Posted in on July 29, 2014

Today started out pretty rough, with a few of us feeling “sick” due to the events of the previous night. As we all piled into the sardine can of a bus, we were informed that a tractor strike (you heard me) was occurring in our area and that we might have to walk a few kilometres in order to get to the work site. To avoid the possible roadblock of tractors, our bus driver decided to take the alternate route. Saying that the ride was a bumpy one is an understatement. This “road” had multiple bumps that would cause the bus to tip on a borderline 45 degree angle. In addition to the bus constantly being on the verge on tipping over, there was two 1-foot-deep ponds that the bus driver drove through like they were a puddle. Even the sound of 2011 Avril Lavigne that was playing on the bus radio wasn’t enough to drown out the screams of the girls…and a couple of the guys.
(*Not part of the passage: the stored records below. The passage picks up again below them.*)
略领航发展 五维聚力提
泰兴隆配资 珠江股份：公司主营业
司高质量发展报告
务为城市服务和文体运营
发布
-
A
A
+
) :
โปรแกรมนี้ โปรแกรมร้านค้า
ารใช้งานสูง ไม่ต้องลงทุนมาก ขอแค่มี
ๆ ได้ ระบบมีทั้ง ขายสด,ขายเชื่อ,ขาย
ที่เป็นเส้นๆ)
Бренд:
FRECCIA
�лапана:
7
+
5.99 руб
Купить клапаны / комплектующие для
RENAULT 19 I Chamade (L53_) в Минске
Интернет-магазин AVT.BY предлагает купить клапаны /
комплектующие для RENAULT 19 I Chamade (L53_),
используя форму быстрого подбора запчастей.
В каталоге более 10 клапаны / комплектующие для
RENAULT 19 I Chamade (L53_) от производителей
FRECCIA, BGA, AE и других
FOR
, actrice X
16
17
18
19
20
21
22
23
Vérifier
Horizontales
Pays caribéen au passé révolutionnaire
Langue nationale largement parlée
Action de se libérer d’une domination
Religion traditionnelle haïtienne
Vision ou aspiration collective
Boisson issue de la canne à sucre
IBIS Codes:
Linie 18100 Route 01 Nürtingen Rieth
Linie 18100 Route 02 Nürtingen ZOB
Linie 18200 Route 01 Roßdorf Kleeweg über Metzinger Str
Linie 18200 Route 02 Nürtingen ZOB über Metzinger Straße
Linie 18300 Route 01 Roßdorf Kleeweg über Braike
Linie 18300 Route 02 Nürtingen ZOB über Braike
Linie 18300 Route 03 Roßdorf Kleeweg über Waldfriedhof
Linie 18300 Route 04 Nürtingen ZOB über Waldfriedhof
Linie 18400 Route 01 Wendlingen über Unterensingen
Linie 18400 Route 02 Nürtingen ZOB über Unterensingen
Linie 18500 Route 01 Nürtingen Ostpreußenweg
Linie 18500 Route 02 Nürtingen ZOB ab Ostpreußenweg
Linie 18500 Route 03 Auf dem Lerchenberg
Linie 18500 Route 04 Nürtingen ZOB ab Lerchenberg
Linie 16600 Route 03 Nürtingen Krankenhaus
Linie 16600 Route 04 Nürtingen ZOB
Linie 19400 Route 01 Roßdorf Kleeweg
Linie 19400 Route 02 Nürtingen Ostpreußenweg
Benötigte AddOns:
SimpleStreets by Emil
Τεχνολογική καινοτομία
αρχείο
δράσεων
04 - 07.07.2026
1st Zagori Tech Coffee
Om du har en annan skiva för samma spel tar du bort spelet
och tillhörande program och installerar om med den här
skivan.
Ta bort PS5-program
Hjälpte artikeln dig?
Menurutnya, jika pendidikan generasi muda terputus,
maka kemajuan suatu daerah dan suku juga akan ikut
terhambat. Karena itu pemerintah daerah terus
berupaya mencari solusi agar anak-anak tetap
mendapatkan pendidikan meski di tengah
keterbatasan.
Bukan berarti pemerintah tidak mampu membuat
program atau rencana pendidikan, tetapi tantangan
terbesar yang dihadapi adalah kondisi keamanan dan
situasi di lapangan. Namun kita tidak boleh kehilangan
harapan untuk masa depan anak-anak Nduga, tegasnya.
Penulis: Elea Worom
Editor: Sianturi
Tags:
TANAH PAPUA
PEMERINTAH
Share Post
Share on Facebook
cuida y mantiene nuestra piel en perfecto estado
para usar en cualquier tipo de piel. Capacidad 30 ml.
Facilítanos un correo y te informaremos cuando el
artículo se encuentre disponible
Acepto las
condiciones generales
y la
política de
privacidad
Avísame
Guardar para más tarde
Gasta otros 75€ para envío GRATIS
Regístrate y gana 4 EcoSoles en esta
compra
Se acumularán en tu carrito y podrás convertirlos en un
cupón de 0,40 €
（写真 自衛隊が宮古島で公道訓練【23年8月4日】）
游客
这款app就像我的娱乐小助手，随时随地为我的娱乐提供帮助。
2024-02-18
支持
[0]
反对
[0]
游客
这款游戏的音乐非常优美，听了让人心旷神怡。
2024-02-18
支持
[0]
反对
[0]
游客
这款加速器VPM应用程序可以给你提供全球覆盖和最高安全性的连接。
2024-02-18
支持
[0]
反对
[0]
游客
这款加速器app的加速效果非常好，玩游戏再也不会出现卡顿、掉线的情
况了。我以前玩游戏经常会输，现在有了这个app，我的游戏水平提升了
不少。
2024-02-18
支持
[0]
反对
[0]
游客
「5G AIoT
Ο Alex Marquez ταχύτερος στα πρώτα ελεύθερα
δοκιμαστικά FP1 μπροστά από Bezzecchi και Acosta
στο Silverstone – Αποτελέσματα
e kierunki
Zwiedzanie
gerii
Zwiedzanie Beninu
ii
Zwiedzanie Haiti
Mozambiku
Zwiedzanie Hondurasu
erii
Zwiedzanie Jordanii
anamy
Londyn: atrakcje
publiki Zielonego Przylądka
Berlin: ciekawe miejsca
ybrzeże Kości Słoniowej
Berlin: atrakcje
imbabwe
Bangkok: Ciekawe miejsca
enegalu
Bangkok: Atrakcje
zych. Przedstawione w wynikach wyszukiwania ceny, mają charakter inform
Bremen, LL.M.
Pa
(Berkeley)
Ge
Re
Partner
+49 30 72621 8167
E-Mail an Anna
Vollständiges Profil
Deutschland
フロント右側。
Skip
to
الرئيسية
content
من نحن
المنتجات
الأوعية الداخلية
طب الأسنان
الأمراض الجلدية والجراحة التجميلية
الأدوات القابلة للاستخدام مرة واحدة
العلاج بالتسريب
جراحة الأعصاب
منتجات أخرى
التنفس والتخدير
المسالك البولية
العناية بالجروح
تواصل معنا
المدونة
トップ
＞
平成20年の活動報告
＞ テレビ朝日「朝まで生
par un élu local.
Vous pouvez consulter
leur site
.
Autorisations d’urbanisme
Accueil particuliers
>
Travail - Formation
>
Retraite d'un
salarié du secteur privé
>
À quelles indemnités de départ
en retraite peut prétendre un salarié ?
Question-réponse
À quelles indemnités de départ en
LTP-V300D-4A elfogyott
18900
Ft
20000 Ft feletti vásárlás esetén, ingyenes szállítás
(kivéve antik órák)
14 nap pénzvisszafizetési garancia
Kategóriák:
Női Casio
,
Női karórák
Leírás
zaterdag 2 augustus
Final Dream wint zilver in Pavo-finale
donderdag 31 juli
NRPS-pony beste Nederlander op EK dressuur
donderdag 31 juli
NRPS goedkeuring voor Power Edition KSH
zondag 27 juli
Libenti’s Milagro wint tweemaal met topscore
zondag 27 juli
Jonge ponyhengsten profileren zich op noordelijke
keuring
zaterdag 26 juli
When we finally arrived we immediately began to haul more bags of sand and gravel up to the second floor of the building. At the same time, a few of us started to hand the last 12 solar panels to Curt, Neil, Paris, Christine and Vanessa on the roof. Since it takes a while for the workers to mix the cement, we had quite a long break, during which I spent playing soccer with the local children. I was the only wearing shoes so I was constantly stepping on the kids’ feet. Out of fear that I would start breaking their toes, I took off my shoes. After they were all done laughing at my sock tan, we resumed the game. Everyone’s feet were accustomed to the insanely hot ground while my feet got singed and cut up.

We then finished spreading the cement across the second floor, which was our last big job of the day. It started to rain hard for the first time since we’ve been here. Since it has been the driest monsoon season in almost 20 years, locals were worried that their rice crops would soon die. 

Instead of taking the bumpy road home, the bus driver decided to try his luck at the usual route home. Within minutes we encountered an 8-tractor road block which forced us to make a detour over a pile a bricks and through a few people’s yards. After asking directions multiple times, we found an alternate route back to our hotel in Lamahi. Tomorrow is our last day working on the Unako house. It’ll be sad to say goodbye to the workers and locals (aka our new friends), but at the same time we are looking forward to what our weekend in Chitwan has in store for us.